Keller’s and Longino’s arguments can be of help in further refining my characterization of feminist epistemology. My claim is not that an ideal of solidarity replaces that of truth as a “criterion” of knowledge (a claim that would make little sense), but that ideals of community and solidarity figure centrally in articulating the ideal of knowledge, namely truth. In other words, truth is not a value or ideal that is empty of substantive (and specifically, social) content. Again, this reverses Habermas’s conceptual scheme, which relies upon a vision of interpersonal argumentation (truth-seeking) to articulate the ideal community.

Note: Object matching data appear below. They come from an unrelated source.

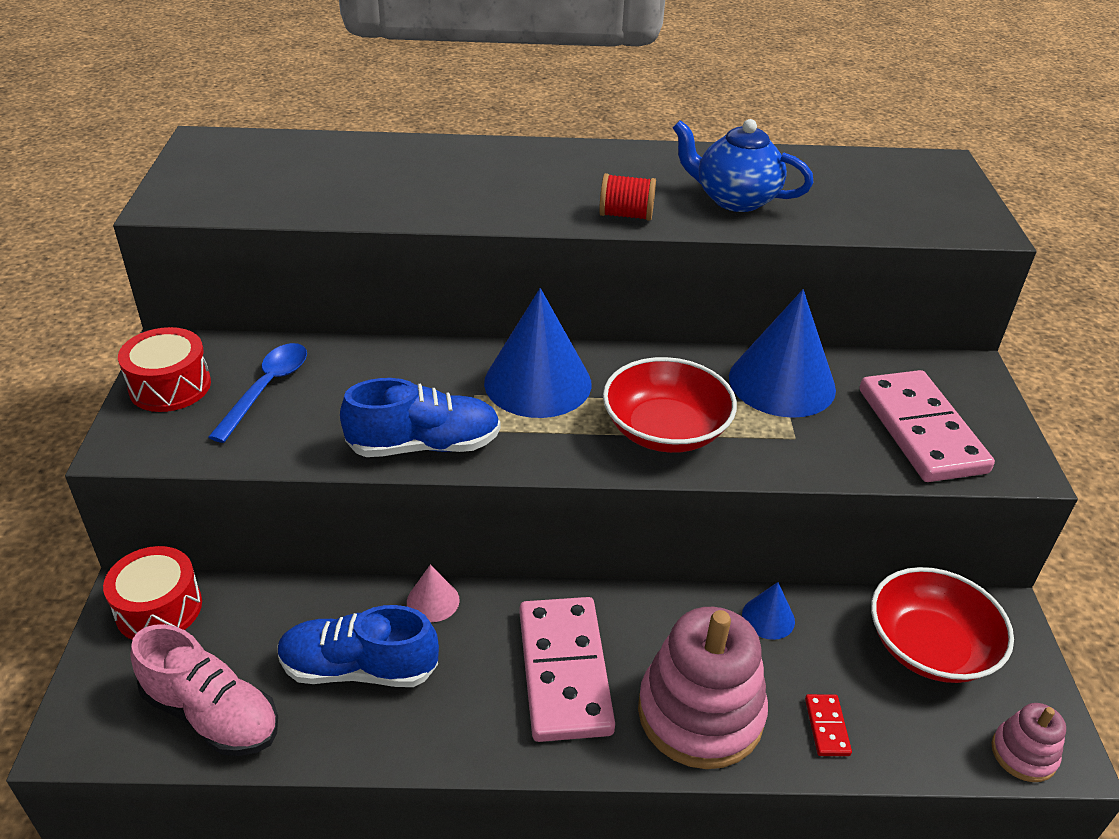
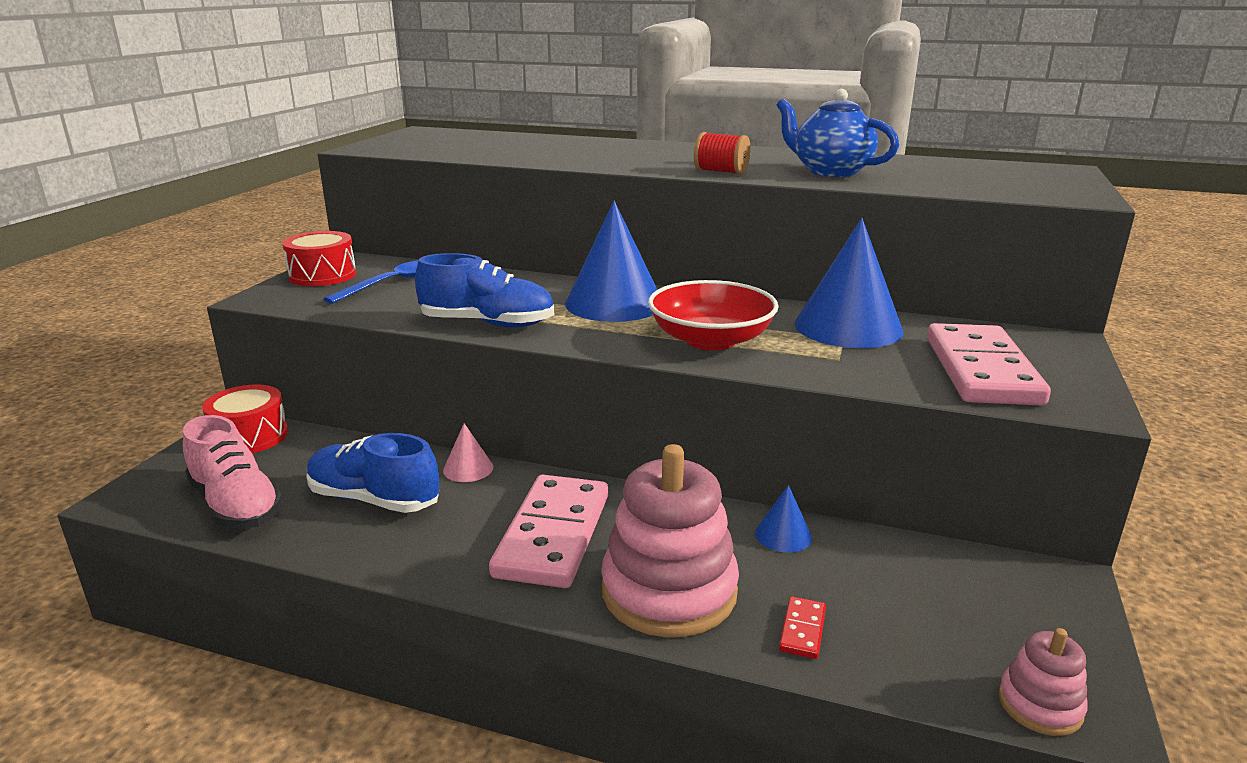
camera: 20 degrees right, 15 degrees down
(929, 647) = (958, 590): red bowl -> none

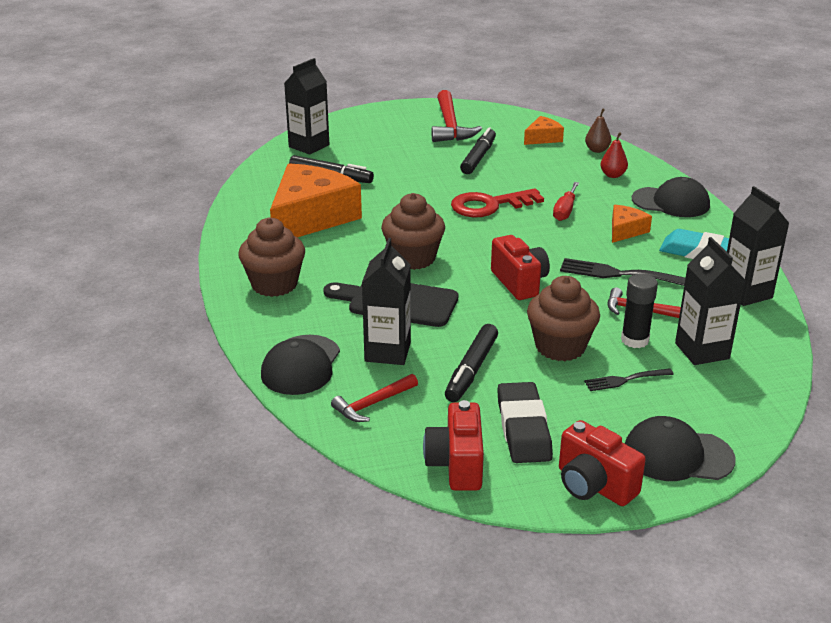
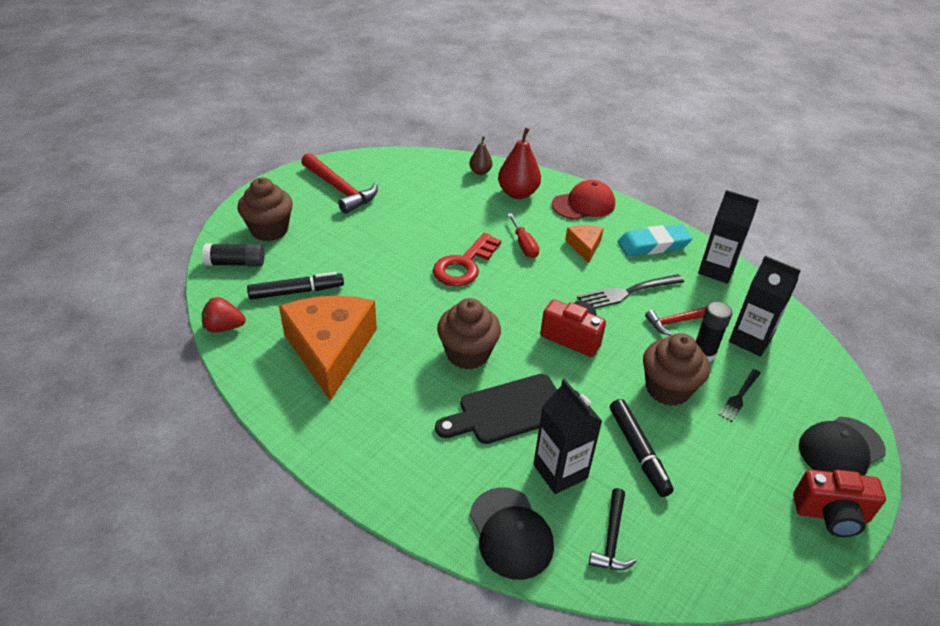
camera: 40 degrees left, 10 degrees up
(254, 178) = (224, 327): none -> red strawberry
(274, 284) = (384, 450): brown cupcake -> brown cupcake (269, 230)
(309, 146) = (236, 263): black carton -> black glue stick
(373, 404) = (611, 538): red hammer -> black hammer
(456, 465) = (735, 560): red camera -> none
(478, 157) = (400, 216): black marker -> none
(523, 428) = (733, 489): black eraser -> none
(543, 138) = (428, 175): orange cheese -> none
(613, 175) = (518, 193): red pear -> red pear, size x1.77
(671, 202) = (583, 204): black cap -> red cap

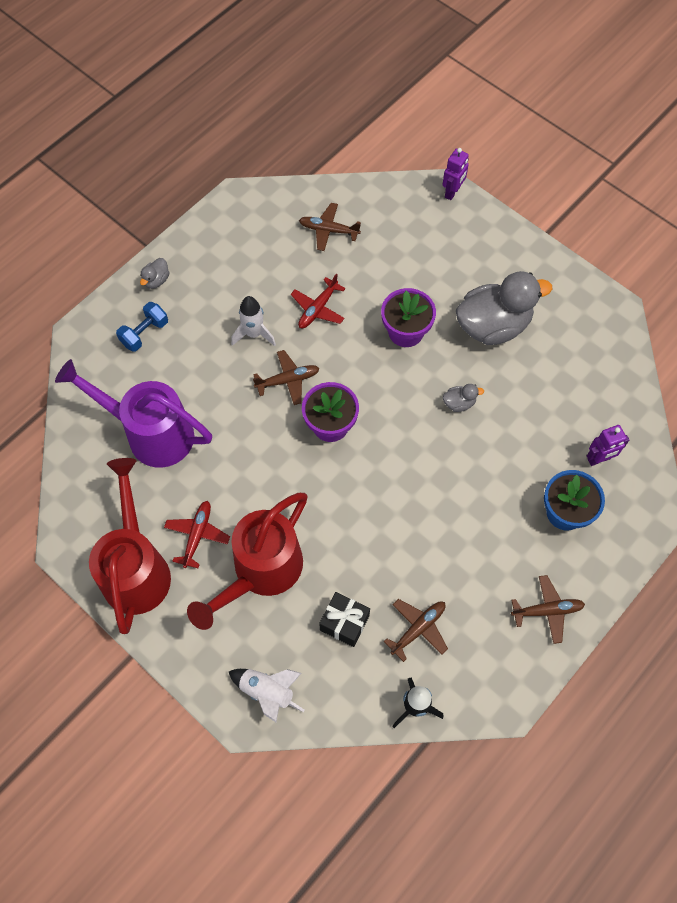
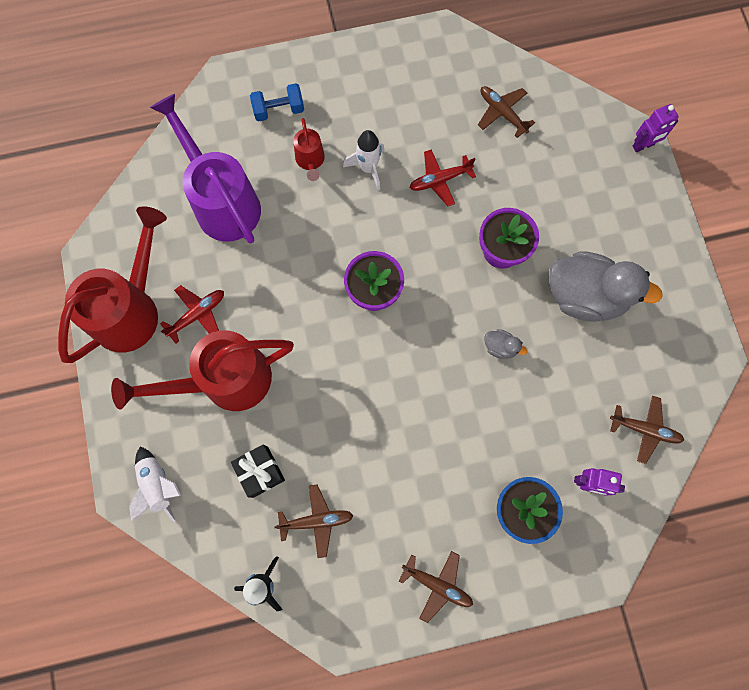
camera: 35 degrees right, 10 degrees up
(156, 280) = (321, 68): grey duck -> none
(201, 357) = (310, 161): none -> red watering can
(288, 380) = (367, 229): brown plane -> brown plane (645, 430)

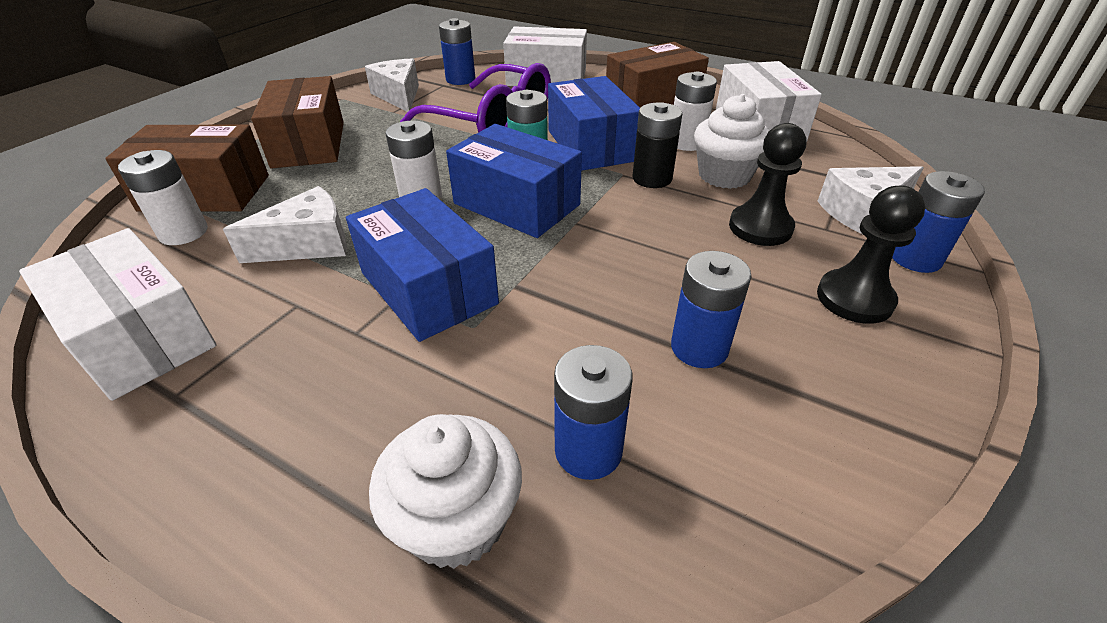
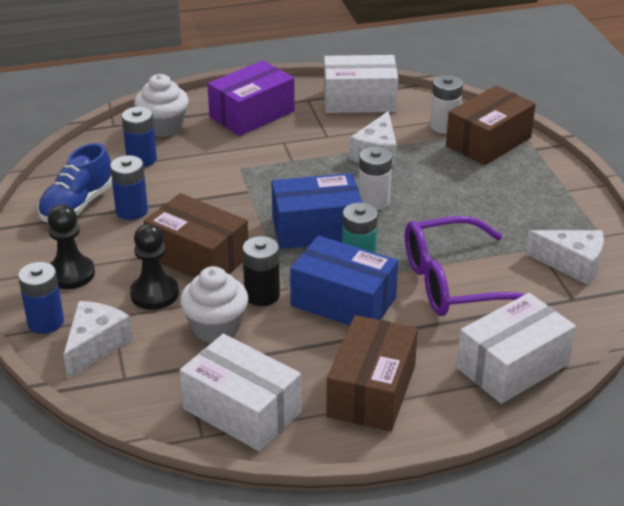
camera: 135 degrees right, 5 degrees down
(290, 428) = (252, 114): none -> purple box
(309, 144) = (518, 193): brown box -> brown box (198, 257)
(428, 288) = (284, 169): blue box -> none
(460, 79) = (575, 314): blue battery -> none
(686, 143) = (278, 348): white battery -> none
(783, 413) = (77, 205): none -> blue shoe

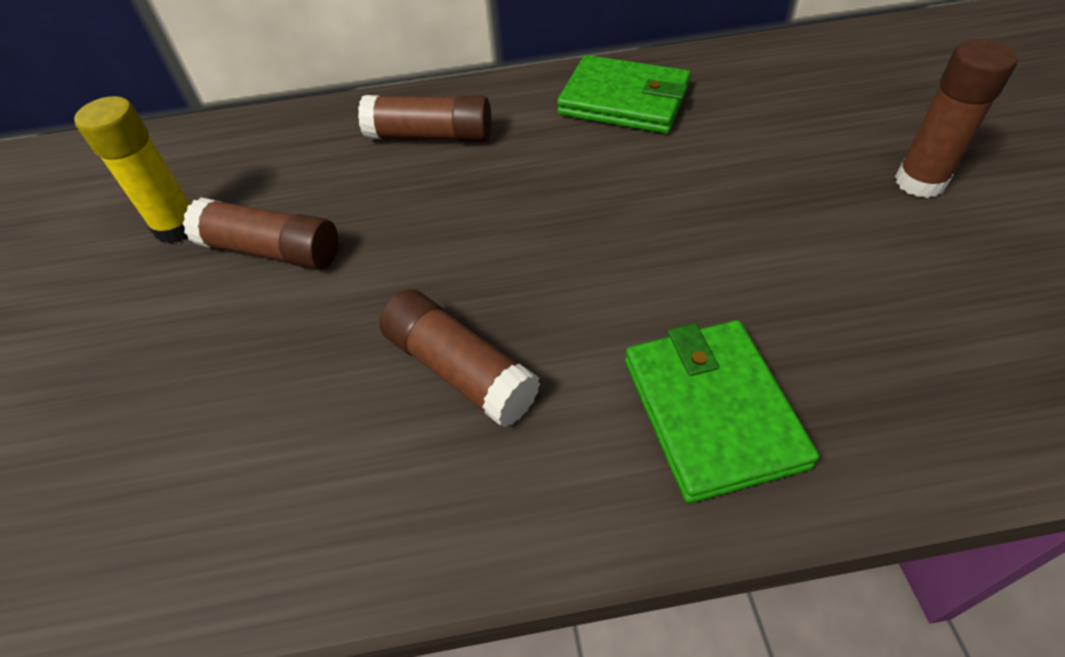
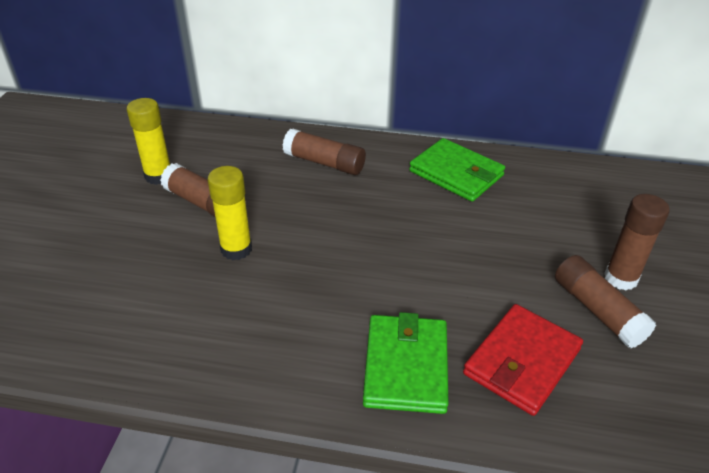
camera: 15 degrees right, 10 degrees down
(357, 307) = (236, 249): none -> yellow glue stick
(460, 370) = (276, 300): brown glue stick -> brown glue stick (597, 311)
(867, 346) = (521, 361): none -> red wallet

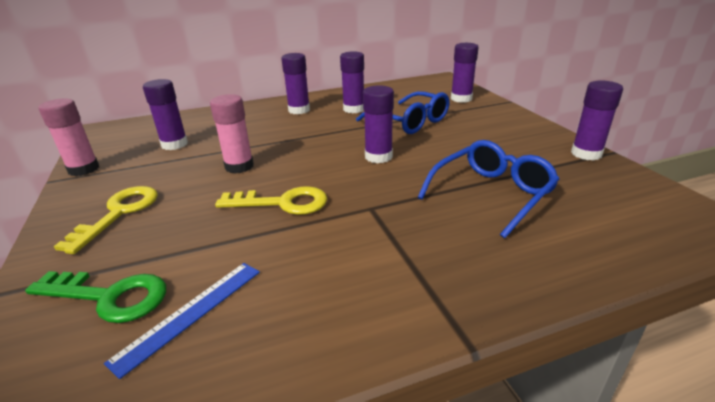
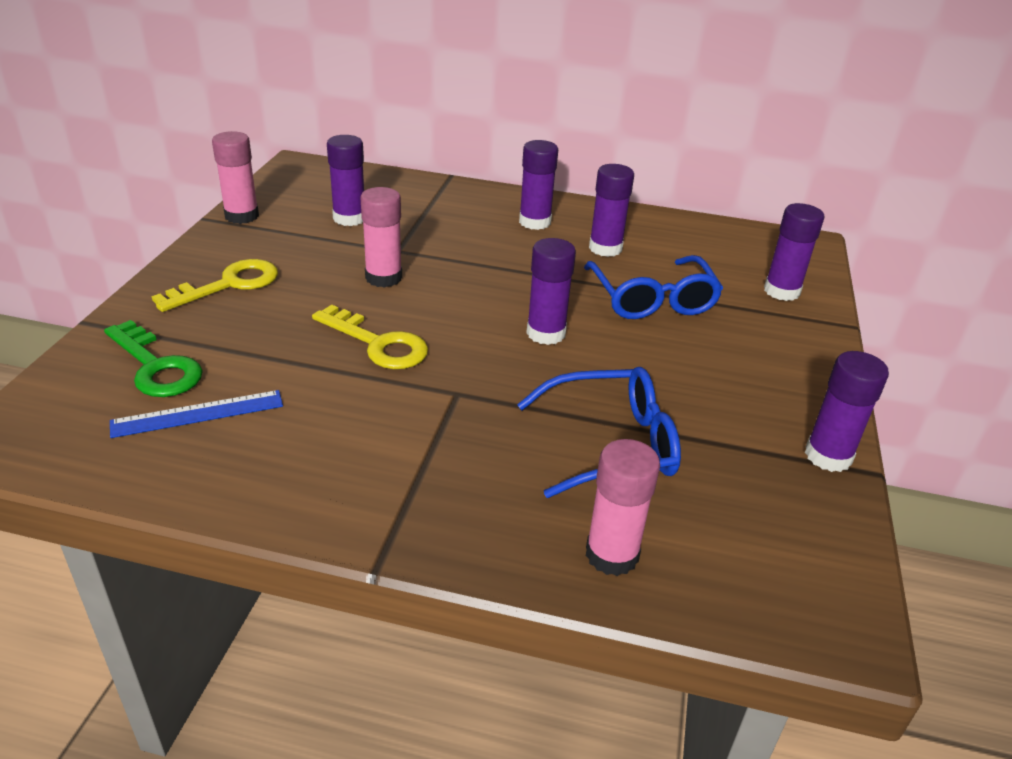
camera: 30 degrees right, 5 degrees up
(580, 250) = (612, 554): none -> pink glue stick

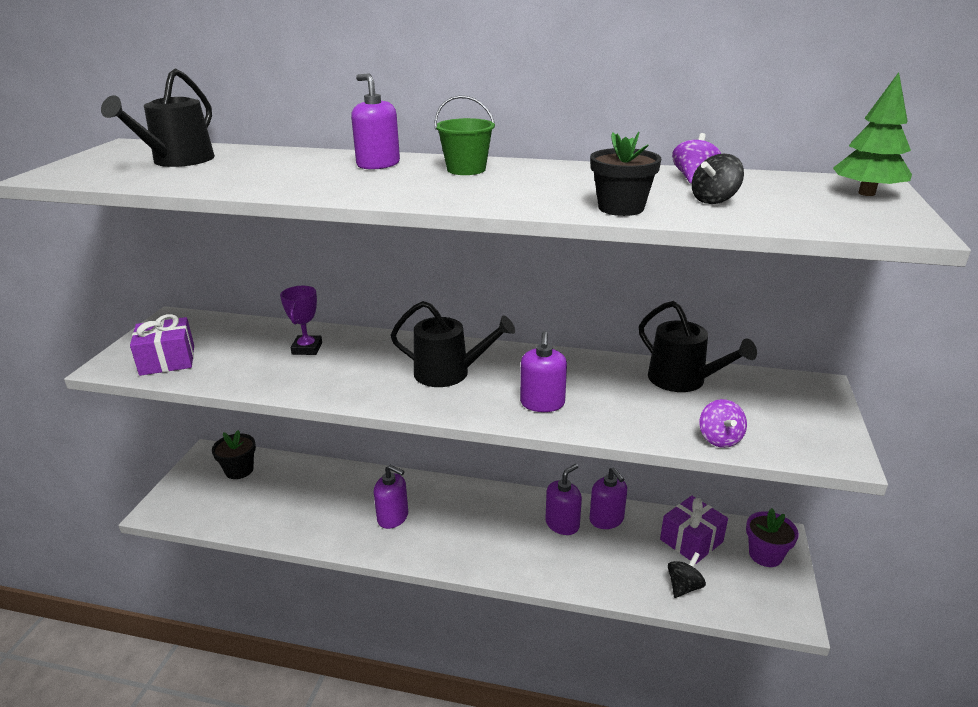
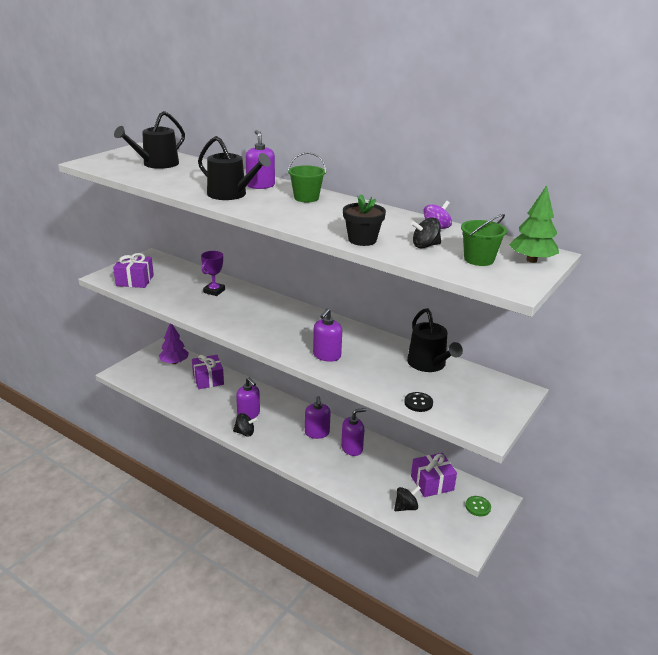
camera: 20 degrees right, 0 degrees up
(239, 470) = (174, 362): black flower pot -> purple tree
(304, 482) = (208, 379): none -> purple gift
(404, 547) = (245, 433): none -> black spinning top
(448, 373) = (285, 325): black watering can -> black watering can (231, 194)
(606, 519) = (383, 454): purple soap dispenser -> purple soap dispenser (317, 433)
(719, 439) = (418, 403): purple spinning top -> black button
(765, 555) = (478, 507): purple flower pot -> green button
(806, 204) = (479, 259): none -> green bucket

In summary, there is some convergence in feminist epistemology with Habermas’s insight that ideals of community are developed in tandem with conceptions of reason and knowledge. Habermas’s argument that the knowledge that belongs to the subject is knowledge only in virtue of that subject’s relation to a community of knowers is consistent with what most feminist writers on knowledge have proposed. However; feminist critics of epistemology have rejected the sceptical issues and anticipated resolutions central to epistemology since Descartes, issues still present in Habermas’s defense of the possibility of science and universal ethical laws against the solipsistic and sceptical threat of relativism.29 Feminist theorists have rejected this project because it presupposes the very isolation of the subject that the project itself
seeks to overcome. But if the alleged isolation and detachment of the knowledge-seeking subject is not a threat countenanced by feminism, then what interest do women have in developing a conception of reason and knowledge at all? Is epistemology to feminism what social science was to Marx—a web of obfuscation, constructed to make the unreal seem real, and the real seem unreal? Perhaps, if the only point to having a theory of knowledge were to overcome the legacy of Cartesian scepticism. However, other options have emerged. In the final section of this paper, I wish to draw upon these insights about the dependence of thought, analysis and knowledge for feminist visions of solidarity, but first, it is necessary to further explore the content of feminist solidarity.